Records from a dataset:
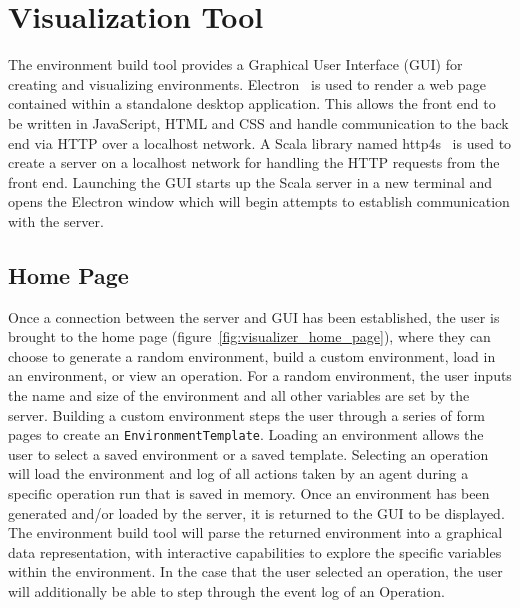 \section{Visualization Tool} \label{sec:visualization_tool}
The environment build tool provides a Graphical User Interface (GUI) for creating and visualizing environments.
Electron~\cite{electron} is used to render a web page contained within a standalone desktop application.
This allows the front end to be written in JavaScript, HTML and CSS and handle communication to the back end via HTTP over a localhost network.
A Scala library named http4s~\cite{http4s} is used to create a server on a localhost network for handling the HTTP requests from the front end.
Launching the GUI starts up the Scala server in a new terminal and opens the Electron window which will begin attempts to establish communication with the server.


\subsection{Home Page} \label{subsec:home_page}
Once a connection between the server and GUI has been established, the user is brought to the home page (figure~\ref{fig:visualizer_home_page}), where they can choose to generate a random environment, build a custom environment, load in an environment, or view an operation.
For a random environment, the user inputs the name and size of the environment and all other variables are set by the server.
Building a custom environment steps the user through a series of form pages to create an \texttt{EnvironmentTemplate}.
Loading an environment allows the user to select a saved environment or a saved template.
Selecting an operation will load the environment and log of all actions taken by an agent during a specific operation run that is saved in memory.
Once an environment has been generated and/or loaded by the server, it is returned to the GUI to be displayed.
The environment build tool will parse the returned environment into a graphical data representation, with interactive capabilities to explore the specific variables within the environment.
In the case that the user selected an operation, the user will additionally be able to step through the event log of an Operation.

- **Work to complete**:
Where a line of the records holds the word "HTTP", copy that line.

- **Response to this task**:
This allows the front end to be written in JavaScript, HTML and CSS and handle communication to the back end via HTTP over a localhost network.
A Scala library named http4s~\cite{http4s} is used to create a server on a localhost network for handling the HTTP requests from the front end.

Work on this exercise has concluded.